■ **EXERCISE BRIEF**
In the records, find each line where "output" occurs, and copy it.

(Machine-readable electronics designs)
___

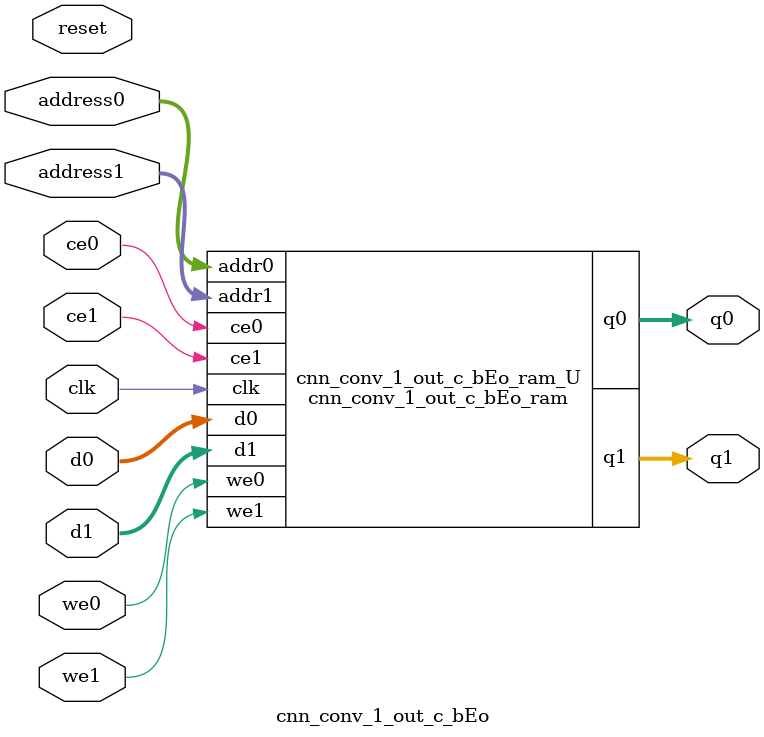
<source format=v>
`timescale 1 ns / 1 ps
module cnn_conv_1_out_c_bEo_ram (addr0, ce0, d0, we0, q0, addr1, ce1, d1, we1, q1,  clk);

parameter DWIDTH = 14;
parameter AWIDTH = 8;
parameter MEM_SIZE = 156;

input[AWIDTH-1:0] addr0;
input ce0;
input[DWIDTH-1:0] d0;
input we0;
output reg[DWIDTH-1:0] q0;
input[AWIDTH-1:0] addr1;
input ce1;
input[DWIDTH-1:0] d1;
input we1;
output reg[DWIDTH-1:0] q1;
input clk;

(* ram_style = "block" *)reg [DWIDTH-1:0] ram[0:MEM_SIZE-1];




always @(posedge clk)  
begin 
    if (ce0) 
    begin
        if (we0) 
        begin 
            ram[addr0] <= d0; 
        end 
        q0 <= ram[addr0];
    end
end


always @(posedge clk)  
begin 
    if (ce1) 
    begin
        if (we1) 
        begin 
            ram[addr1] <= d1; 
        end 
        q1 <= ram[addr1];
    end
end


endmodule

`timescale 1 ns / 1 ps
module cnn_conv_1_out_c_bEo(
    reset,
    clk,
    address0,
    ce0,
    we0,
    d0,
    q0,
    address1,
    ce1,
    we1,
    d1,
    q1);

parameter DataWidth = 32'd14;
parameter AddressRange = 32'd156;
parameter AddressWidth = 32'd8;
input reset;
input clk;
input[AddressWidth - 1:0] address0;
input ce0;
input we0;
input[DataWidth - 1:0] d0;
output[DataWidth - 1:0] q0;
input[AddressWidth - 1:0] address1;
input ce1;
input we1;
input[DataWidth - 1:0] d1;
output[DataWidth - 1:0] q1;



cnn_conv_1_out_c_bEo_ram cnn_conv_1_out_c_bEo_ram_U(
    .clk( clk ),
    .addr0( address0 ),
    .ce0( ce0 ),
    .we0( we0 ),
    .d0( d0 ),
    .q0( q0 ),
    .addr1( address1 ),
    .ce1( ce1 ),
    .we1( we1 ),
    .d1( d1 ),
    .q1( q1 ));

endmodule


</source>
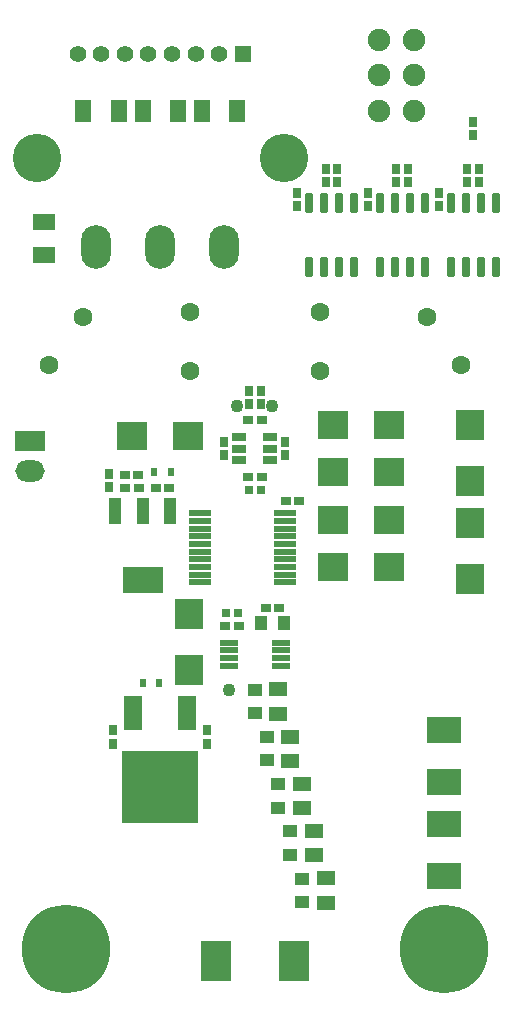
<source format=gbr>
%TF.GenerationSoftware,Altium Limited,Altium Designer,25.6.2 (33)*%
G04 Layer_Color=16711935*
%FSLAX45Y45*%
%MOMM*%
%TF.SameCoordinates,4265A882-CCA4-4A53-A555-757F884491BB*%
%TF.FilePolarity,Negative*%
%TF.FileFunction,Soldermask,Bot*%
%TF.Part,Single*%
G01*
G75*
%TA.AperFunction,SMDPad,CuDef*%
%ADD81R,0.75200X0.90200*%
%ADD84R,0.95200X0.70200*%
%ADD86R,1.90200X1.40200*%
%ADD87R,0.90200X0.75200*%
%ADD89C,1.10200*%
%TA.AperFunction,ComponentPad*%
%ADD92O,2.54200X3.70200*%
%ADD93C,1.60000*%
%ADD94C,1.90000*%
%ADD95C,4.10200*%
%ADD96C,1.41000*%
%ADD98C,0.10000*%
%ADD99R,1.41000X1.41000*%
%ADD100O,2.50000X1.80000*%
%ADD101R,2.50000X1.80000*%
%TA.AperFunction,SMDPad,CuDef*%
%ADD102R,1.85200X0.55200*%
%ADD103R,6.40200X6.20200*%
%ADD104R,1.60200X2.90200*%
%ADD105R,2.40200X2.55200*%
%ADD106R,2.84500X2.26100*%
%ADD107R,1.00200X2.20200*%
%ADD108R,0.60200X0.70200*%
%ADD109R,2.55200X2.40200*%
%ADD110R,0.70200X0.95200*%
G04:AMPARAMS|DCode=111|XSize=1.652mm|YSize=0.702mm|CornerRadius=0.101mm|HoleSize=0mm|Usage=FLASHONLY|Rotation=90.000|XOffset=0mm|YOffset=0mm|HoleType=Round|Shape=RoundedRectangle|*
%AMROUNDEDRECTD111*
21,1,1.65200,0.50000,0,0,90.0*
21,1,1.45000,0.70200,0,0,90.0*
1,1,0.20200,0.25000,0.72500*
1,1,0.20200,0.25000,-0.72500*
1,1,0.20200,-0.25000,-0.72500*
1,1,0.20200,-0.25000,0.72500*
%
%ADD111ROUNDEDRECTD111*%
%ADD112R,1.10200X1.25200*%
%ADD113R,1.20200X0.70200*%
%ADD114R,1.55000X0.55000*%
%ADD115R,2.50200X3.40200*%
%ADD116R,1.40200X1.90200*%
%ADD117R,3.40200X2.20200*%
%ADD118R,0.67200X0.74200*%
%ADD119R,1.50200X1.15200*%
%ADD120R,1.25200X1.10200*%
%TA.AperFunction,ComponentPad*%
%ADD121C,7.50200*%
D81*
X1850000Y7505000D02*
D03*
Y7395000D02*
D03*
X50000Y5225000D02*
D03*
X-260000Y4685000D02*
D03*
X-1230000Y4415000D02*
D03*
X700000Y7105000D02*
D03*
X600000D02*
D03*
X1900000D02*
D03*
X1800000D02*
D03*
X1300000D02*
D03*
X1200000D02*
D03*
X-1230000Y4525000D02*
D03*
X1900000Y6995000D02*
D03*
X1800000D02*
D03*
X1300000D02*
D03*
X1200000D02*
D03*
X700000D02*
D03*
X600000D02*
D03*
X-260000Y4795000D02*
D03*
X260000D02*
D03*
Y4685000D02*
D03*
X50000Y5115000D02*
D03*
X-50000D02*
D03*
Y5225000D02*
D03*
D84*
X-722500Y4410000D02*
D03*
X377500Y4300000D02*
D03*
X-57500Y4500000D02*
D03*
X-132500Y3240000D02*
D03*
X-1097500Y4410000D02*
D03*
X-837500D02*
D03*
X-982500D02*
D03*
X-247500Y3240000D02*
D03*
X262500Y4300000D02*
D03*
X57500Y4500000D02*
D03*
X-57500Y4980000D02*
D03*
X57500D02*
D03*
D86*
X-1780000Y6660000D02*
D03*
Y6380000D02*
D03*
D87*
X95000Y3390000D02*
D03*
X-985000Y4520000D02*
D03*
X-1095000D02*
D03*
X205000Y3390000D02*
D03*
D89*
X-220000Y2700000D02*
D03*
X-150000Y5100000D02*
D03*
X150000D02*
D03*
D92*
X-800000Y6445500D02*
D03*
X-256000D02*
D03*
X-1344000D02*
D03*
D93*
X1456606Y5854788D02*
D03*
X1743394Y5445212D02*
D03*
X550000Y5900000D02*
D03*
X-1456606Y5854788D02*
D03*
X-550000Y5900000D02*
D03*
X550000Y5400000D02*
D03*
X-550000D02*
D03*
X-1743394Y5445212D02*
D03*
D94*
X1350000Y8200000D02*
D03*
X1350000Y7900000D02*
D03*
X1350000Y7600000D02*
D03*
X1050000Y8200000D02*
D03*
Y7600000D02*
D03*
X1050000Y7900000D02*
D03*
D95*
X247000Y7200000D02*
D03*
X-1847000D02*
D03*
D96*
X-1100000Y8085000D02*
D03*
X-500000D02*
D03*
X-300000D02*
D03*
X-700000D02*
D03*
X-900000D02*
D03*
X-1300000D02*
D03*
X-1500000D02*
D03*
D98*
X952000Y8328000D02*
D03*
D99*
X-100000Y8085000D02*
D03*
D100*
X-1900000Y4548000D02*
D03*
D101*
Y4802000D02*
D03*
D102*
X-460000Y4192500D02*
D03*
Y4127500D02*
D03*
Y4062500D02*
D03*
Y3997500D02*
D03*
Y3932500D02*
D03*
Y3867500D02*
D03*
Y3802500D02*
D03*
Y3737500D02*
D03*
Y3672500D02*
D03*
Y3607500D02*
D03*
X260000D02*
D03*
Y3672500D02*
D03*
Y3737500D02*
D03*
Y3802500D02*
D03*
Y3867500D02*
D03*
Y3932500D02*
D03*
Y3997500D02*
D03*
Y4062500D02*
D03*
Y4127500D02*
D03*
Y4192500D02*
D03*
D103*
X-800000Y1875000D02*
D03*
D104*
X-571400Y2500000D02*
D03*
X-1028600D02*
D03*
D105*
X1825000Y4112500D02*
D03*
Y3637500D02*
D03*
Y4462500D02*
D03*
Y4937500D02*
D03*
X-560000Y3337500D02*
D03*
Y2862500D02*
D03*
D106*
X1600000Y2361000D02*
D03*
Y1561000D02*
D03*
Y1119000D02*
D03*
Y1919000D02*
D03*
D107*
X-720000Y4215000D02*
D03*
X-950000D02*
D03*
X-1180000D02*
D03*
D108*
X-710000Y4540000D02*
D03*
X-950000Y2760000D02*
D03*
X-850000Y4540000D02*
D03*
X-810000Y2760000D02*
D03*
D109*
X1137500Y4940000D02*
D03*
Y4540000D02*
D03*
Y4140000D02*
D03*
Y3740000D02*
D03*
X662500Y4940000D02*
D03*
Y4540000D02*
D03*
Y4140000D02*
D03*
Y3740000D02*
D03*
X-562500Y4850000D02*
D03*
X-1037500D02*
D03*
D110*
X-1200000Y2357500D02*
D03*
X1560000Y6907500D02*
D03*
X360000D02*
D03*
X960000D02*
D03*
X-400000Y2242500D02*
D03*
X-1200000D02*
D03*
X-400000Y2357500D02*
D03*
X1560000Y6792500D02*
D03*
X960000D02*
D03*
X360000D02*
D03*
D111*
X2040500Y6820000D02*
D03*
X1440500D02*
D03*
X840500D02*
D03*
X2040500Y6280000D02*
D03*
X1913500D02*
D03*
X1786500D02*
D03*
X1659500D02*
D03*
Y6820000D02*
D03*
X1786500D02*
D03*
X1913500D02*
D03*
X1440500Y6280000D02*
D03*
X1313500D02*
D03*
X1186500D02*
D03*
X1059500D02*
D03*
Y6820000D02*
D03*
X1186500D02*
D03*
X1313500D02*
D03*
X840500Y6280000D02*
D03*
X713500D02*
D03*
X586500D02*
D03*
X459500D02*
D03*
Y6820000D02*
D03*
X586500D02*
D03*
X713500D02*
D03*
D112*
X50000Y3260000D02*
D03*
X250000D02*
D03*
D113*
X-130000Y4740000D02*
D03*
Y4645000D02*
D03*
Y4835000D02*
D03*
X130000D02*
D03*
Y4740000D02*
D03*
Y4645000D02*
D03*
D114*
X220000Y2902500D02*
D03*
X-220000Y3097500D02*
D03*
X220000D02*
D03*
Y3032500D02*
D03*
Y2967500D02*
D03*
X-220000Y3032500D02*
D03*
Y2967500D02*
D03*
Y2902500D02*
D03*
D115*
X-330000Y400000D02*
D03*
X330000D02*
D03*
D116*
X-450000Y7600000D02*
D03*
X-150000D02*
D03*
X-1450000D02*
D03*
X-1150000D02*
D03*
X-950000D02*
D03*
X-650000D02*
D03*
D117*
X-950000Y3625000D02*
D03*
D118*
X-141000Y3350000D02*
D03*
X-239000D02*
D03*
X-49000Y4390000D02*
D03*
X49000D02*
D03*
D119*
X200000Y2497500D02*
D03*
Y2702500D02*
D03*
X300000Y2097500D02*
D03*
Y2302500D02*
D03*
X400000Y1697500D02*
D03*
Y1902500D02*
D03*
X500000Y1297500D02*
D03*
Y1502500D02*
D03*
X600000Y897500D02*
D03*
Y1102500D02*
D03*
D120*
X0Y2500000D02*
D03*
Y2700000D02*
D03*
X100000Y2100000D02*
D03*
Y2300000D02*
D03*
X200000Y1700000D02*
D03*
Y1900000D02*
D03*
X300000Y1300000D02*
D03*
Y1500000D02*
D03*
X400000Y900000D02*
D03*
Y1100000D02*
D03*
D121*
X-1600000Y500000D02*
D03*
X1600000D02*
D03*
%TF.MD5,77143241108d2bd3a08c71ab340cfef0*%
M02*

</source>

___

■ **RESPONSE AREA**
output reg[DWIDTH-1:0] q0;
output reg[DWIDTH-1:0] q1;
output[DataWidth - 1:0] q0;
output[DataWidth - 1:0] q1;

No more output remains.